= 2020 Ginetta GT4 Supercup =

The 2020 Millers Oils Ginetta GT4 Supercup is a multi-event, one make GT motor racing championship held across England and Scotland. The championship features a mix of professional motor racing teams and privately funded drivers, competing in Ginetta G55s that conform to the technical regulations for the championship. It forms part of the extensive program of support categories built up around the BTCC centrepiece.
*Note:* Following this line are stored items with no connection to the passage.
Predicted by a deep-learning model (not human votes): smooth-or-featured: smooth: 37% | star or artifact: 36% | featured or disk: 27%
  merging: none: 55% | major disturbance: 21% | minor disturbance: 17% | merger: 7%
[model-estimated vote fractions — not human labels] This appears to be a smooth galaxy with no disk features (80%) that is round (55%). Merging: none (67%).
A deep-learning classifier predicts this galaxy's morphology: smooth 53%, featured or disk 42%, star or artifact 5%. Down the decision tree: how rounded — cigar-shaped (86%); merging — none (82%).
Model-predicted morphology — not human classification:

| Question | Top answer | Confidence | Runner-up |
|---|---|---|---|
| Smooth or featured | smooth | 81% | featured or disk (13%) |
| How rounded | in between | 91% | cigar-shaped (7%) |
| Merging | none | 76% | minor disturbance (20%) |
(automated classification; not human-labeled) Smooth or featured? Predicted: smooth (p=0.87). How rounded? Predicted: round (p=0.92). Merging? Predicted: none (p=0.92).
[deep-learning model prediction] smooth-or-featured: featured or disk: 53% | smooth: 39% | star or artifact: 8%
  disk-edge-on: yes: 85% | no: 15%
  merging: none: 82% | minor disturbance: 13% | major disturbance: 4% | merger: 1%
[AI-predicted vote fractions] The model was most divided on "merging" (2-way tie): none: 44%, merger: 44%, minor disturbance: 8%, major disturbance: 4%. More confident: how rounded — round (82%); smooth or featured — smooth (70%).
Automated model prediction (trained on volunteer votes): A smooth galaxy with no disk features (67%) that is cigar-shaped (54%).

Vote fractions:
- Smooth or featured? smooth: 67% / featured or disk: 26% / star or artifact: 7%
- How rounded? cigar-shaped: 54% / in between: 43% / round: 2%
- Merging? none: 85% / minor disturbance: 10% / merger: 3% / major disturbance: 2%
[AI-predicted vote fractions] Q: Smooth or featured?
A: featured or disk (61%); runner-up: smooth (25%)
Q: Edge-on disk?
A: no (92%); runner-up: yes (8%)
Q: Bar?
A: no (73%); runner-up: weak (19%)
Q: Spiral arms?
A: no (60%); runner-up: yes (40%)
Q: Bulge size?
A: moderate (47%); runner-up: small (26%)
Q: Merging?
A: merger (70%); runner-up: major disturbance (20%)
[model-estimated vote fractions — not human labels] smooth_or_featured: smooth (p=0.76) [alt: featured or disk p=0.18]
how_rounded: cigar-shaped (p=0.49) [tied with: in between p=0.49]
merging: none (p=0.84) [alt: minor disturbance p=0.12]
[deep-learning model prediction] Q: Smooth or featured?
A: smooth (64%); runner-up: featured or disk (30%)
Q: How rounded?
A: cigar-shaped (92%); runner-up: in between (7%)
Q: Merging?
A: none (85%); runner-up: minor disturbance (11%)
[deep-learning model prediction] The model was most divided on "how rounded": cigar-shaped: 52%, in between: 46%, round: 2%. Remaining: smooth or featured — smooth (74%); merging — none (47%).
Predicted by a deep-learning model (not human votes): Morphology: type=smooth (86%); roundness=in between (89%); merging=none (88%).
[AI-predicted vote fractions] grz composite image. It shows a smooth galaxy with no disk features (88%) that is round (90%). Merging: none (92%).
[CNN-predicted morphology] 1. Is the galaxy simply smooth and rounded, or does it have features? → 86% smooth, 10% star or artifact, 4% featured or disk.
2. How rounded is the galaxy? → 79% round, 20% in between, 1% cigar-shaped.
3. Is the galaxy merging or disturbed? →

It is the tenth Ginetta GT4 Supercup, having rebranded from the Ginetta G50 Cup, which ran between 2008 and 2010. The season commenced on 2 August at Donington Park and concludes on 15 November at Brands Hatch, utilising the Indy circuit, after nineteen races held at seven meetings, all in support of the 2020 British Touring Car Championship.

==Teams and drivers==
On 17 January 2020, it was announced that a new Pro-Am class would be added.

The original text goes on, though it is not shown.